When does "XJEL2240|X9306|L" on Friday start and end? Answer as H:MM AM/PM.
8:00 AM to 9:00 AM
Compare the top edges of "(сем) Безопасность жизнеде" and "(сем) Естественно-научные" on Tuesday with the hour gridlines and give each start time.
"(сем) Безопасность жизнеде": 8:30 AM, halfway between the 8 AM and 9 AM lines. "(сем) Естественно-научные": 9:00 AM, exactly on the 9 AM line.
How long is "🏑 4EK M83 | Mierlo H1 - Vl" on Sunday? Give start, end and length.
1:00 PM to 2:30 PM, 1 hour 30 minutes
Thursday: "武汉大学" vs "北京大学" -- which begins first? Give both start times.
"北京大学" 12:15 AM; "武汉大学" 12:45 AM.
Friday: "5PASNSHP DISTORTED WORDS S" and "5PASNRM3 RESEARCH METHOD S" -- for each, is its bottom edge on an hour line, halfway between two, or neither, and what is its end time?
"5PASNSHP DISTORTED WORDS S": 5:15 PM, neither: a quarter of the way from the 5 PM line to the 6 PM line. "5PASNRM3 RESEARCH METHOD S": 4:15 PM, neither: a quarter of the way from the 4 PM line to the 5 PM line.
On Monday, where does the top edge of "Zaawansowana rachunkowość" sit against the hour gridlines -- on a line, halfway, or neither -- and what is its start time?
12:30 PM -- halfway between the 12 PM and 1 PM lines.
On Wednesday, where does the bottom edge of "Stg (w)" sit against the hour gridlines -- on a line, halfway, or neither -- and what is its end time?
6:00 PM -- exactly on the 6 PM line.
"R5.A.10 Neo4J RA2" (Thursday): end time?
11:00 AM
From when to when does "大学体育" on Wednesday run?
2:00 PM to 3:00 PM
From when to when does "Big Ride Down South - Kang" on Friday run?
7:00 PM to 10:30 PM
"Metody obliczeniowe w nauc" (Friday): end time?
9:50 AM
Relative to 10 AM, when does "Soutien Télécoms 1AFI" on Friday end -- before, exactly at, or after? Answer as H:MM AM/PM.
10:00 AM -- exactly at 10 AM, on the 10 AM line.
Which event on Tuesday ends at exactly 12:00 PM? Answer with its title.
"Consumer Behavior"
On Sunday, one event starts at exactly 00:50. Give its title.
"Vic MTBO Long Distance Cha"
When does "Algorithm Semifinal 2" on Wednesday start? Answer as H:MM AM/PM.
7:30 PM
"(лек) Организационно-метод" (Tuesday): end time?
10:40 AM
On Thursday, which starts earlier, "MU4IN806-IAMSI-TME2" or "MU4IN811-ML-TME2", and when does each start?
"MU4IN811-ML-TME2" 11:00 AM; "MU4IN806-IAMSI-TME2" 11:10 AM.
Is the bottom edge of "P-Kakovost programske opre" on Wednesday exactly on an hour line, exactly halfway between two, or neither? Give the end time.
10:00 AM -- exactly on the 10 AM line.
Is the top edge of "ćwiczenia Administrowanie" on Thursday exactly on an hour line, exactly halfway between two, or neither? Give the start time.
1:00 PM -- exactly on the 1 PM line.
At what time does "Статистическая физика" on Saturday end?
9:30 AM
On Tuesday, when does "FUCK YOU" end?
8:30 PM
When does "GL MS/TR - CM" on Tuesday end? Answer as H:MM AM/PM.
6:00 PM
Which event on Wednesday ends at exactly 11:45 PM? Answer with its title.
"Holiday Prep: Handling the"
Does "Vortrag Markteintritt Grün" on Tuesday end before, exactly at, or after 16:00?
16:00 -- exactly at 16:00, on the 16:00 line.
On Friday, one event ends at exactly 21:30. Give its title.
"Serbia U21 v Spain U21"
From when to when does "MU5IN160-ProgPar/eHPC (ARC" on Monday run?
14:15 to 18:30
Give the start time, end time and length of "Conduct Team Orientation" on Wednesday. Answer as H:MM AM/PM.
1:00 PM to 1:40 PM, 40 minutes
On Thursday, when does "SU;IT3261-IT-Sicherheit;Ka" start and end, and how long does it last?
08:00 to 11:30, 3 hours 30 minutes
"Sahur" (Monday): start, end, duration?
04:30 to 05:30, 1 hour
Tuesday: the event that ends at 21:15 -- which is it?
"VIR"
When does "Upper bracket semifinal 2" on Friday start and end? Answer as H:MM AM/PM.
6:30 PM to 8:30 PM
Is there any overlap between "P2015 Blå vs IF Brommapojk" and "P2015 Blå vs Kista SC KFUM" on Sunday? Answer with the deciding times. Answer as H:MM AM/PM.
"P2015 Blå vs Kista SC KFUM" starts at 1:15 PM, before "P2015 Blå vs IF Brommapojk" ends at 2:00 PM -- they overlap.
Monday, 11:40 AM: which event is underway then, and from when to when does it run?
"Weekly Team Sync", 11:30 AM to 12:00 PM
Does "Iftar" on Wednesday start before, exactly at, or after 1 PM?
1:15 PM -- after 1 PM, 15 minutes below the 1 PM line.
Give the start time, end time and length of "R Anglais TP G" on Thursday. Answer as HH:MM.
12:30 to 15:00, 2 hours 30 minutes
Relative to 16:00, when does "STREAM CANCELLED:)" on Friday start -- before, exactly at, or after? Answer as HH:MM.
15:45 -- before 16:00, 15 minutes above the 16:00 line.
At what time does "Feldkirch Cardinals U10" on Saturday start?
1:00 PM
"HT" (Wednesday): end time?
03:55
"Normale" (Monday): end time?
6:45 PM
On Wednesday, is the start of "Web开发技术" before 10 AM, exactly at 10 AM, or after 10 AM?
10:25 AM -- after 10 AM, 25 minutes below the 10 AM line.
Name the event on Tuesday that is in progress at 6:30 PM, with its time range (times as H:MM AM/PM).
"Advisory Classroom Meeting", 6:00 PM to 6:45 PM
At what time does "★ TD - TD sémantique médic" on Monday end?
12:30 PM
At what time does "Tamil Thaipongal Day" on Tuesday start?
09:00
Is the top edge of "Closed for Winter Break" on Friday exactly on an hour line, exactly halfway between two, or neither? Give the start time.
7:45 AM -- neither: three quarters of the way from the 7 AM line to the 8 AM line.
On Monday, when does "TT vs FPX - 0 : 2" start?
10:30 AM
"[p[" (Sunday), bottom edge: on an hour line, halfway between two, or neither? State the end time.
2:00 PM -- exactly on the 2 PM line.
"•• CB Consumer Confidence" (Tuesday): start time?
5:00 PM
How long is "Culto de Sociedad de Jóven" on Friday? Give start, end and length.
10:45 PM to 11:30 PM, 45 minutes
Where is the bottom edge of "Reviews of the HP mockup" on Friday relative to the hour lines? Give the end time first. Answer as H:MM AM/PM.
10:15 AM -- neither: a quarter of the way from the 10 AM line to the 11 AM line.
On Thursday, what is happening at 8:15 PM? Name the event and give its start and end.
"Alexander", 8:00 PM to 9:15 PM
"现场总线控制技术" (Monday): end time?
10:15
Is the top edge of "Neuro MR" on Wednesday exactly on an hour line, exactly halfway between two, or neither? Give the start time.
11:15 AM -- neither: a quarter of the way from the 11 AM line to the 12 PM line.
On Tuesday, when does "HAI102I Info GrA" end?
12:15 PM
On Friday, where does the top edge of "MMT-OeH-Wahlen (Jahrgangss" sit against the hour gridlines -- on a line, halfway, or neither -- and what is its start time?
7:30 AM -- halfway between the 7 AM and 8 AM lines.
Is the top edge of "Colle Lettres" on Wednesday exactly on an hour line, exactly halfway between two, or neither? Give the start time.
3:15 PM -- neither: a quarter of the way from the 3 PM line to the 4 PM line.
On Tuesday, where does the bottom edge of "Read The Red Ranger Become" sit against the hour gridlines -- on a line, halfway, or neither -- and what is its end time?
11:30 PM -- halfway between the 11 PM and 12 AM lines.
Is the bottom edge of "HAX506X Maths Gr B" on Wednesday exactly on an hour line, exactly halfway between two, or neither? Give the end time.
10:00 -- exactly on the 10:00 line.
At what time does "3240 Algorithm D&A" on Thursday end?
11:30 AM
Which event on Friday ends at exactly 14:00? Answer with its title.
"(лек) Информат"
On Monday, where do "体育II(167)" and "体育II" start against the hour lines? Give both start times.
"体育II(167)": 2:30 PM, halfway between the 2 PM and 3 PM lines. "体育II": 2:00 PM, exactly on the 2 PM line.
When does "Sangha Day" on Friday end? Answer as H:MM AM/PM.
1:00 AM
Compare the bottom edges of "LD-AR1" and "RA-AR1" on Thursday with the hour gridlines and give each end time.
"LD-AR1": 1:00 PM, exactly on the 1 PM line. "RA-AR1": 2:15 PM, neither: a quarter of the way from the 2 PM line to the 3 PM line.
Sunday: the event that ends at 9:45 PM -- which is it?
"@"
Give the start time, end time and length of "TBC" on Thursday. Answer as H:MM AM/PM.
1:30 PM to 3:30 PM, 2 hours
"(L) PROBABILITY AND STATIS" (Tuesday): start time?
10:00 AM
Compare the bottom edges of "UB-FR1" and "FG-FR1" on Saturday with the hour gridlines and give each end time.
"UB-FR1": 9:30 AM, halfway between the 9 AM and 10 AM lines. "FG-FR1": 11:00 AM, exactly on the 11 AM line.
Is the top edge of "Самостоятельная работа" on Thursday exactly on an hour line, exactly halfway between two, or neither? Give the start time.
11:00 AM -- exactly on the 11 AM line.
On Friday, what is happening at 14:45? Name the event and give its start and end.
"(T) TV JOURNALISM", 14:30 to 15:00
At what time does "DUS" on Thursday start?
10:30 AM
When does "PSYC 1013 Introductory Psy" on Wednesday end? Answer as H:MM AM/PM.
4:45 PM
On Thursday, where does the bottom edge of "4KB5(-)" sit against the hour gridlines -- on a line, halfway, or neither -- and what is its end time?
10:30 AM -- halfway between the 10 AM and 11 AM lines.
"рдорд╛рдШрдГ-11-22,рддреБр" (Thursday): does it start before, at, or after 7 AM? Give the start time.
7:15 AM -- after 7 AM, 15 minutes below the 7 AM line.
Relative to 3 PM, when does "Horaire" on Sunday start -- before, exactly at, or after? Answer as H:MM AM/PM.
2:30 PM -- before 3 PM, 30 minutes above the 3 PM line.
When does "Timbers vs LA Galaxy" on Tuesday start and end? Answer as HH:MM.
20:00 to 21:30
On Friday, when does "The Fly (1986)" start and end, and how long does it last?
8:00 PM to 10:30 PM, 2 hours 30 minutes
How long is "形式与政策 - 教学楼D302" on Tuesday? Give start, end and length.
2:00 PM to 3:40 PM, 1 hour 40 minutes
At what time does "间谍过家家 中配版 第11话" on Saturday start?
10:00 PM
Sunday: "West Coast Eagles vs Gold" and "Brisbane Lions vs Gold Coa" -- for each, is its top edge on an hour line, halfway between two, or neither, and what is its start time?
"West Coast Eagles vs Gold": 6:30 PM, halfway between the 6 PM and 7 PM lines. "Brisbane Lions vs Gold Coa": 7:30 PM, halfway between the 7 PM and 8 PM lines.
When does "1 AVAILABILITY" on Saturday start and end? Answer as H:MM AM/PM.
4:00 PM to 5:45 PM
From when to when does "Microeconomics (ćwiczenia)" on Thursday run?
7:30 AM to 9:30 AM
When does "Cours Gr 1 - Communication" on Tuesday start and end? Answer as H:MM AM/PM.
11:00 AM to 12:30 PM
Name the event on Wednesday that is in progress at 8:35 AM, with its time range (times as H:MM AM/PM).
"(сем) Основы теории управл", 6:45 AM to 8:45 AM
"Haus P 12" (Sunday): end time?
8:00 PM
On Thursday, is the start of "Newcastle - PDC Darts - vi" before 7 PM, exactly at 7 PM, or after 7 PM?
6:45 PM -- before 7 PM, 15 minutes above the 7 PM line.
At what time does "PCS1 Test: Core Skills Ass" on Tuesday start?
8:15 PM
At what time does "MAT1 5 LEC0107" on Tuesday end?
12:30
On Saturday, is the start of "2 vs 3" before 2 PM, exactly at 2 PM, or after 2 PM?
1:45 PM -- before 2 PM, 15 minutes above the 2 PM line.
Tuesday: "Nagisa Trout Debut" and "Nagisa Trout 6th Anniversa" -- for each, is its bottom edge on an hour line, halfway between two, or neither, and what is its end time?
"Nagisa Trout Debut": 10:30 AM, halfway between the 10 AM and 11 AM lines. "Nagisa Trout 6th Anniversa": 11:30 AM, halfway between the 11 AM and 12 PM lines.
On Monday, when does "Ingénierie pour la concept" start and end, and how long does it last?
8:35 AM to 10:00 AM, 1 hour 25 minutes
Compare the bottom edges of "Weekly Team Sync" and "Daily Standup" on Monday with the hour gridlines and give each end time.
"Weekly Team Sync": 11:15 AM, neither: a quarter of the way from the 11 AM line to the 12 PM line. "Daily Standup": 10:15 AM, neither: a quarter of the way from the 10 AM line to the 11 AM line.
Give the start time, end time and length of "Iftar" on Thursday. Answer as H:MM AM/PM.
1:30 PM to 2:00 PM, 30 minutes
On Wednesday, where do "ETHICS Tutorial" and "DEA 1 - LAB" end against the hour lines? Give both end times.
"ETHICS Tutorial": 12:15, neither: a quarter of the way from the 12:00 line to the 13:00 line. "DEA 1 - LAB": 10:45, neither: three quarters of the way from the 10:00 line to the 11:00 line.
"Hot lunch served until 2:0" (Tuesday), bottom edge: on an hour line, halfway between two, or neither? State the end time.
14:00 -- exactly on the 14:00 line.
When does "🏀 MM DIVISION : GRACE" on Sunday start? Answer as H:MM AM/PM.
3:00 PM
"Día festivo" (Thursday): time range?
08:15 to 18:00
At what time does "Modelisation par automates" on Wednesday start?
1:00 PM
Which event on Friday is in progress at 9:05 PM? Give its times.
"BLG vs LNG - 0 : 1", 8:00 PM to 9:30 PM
--
### EXERCISE REQUIREMENTS:
Edit the records from the line with "on Saturday with" to the line with "2:30 PM -- before", changing "gridlines" to "grid lines" and leaving all else as it is. Return only those lines.

### RESULT:
Compare the bottom edges of "UB-FR1" and "FG-FR1" on Saturday with the hour grid lines and give each end time.
"UB-FR1": 9:30 AM, halfway between the 9 AM and 10 AM lines. "FG-FR1": 11:00 AM, exactly on the 11 AM line.
Is the top edge of "Самостоятельная работа" on Thursday exactly on an hour line, exactly halfway between two, or neither? Give the start time.
11:00 AM -- exactly on the 11 AM line.
On Friday, what is happening at 14:45? Name the event and give its start and end.
"(T) TV JOURNALISM", 14:30 to 15:00
At what time does "DUS" on Thursday start?
10:30 AM
When does "PSYC 1013 Introductory Psy" on Wednesday end? Answer as H:MM AM/PM.
4:45 PM
On Thursday, where does the bottom edge of "4KB5(-)" sit against the hour grid lines -- on a line, halfway, or neither -- and what is its end time?
10:30 AM -- halfway between the 10 AM and 11 AM lines.
"рдорд╛рдШрдГ-11-22,рддреБр" (Thursday): does it start before, at, or after 7 AM? Give the start time.
7:15 AM -- after 7 AM, 15 minutes below the 7 AM line.
Relative to 3 PM, when does "Horaire" on Sunday start -- before, exactly at, or after? Answer as H:MM AM/PM.
2:30 PM -- before 3 PM, 30 minutes above the 3 PM line.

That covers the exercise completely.